巨星落つ──。まさにその言葉がふさわしい。創価学会名誉会長の池田大作氏が11月15日、老衰のため死去した。希代のカリスマの死は、日本最大規模の宗教組織に一体どのような影響をもたらすのか。(ダイヤモンド編集部 重石岳史)

「Xデー」に備えて周到に準備していた学会

池田大作氏死去、カリスマなき後の創価学会が迎える「集票力」「人材」2つの難題Photo:JIJI

 11月18日は、創価学会にとって極めて重要な意味を持つ。初代会長の牧口常三郎氏が著書『創価教育学体系』第1巻を発刊した1930年11月18日は、学会創立の日である。その牧口氏は戦時下に思想犯として逮捕され、44年11月18日に獄中死した。

 そして2023年11月18日。学会は、名誉会長である池田大作氏の死去を発表した。前日、東京・信濃町の学会施設「広宣流布大誓堂」では、学会創立記念日を祝賀し、牧口氏を追悼する行事が執り行われたばかりだった。

 学会の発表によれば、池田氏が新宿区内の居宅で亡くなったのは11月15日夜だ。公表を3日間控えたのは、創立記念の諸行事を予定通り行ってほしいとの遺族の意向があったからだという。
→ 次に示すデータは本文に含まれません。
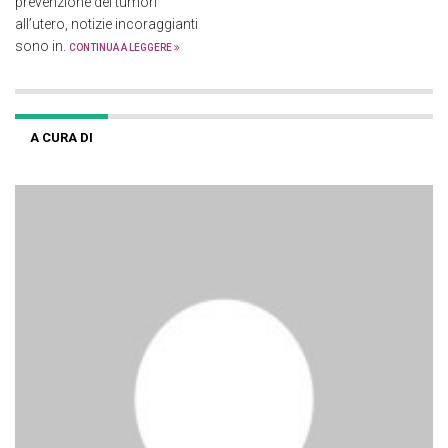
prevenzione dei tumori
all’utero, notizie incoraggianti
sono in.
CONTINUA A LEGGERE
A CURA DI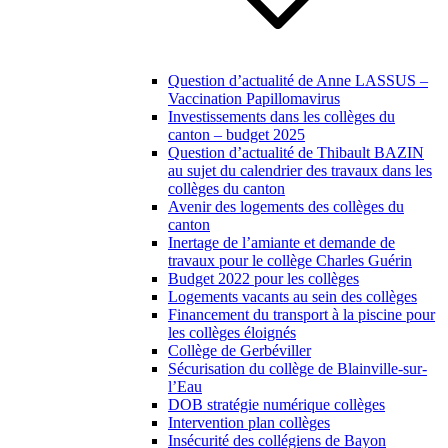
Question d’actualité de Anne LASSUS –
Vaccination Papillomavirus
Investissements dans les collèges du
canton – budget 2025
Question d’actualité de Thibault BAZIN
au sujet du calendrier des travaux dans les
collèges du canton
Avenir des logements des collèges du
canton
Inertage de l’amiante et demande de
travaux pour le collège Charles Guérin
Budget 2022 pour les collèges
Logements vacants au sein des collèges
Financement du transport à la piscine pour
les collèges éloignés
Collège de Gerbéviller
Sécurisation du collège de Blainville-sur-
l’Eau
DOB stratégie numérique collèges
Intervention plan collèges
Insécurité des collégiens de Bayon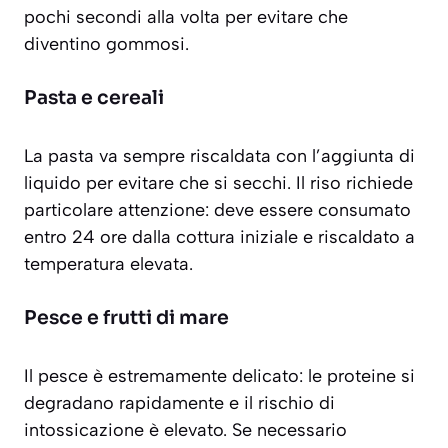
pochi secondi alla volta per evitare che
diventino gommosi.
Pasta e cereali
La pasta va sempre riscaldata con l’aggiunta di
liquido per evitare che si secchi. Il riso richiede
particolare attenzione: deve essere consumato
entro 24 ore dalla cottura iniziale e riscaldato a
temperatura elevata.
Pesce e frutti di mare
Il pesce è estremamente delicato: le
proteine
si
degradano rapidamente e il rischio di
intossicazione è elevato. Se necessario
 17日に近親者のみで家族葬を行い、18日には原田稔会長や、池田氏の長男で主任副会長の博正氏が動画による談話コメントを粛々と公表した。

 死去の報を一切外部に漏らさずに事を進めた手際の良さから、「Xデー」に備えて周到に準備していたことがうかがえる。実際、重病説が取り沙汰された池田氏が10年に表舞台から去って以来、学会は「ポスト池田」体制の整備を着々と進めてきた。

 14年に会則の教義条項を改正し、日蓮正宗宗門との関係を完全に断ち切った。学会員の経本である「勤行要典(ごんぎようようてん)」に、牧口氏、第2代会長の戸田城聖氏、そして池田氏を「永遠の師匠」と仰ぐ文言が記され、17年にはこれらを明文化した学会の最高法規「会憲」が制定された。

 牧口、戸田、池田の3氏を「三代会長」として神格化し、原田会長を中心とする集団指導体制への移行──。池田氏亡き後の組織固めは順調に進んだかに見える。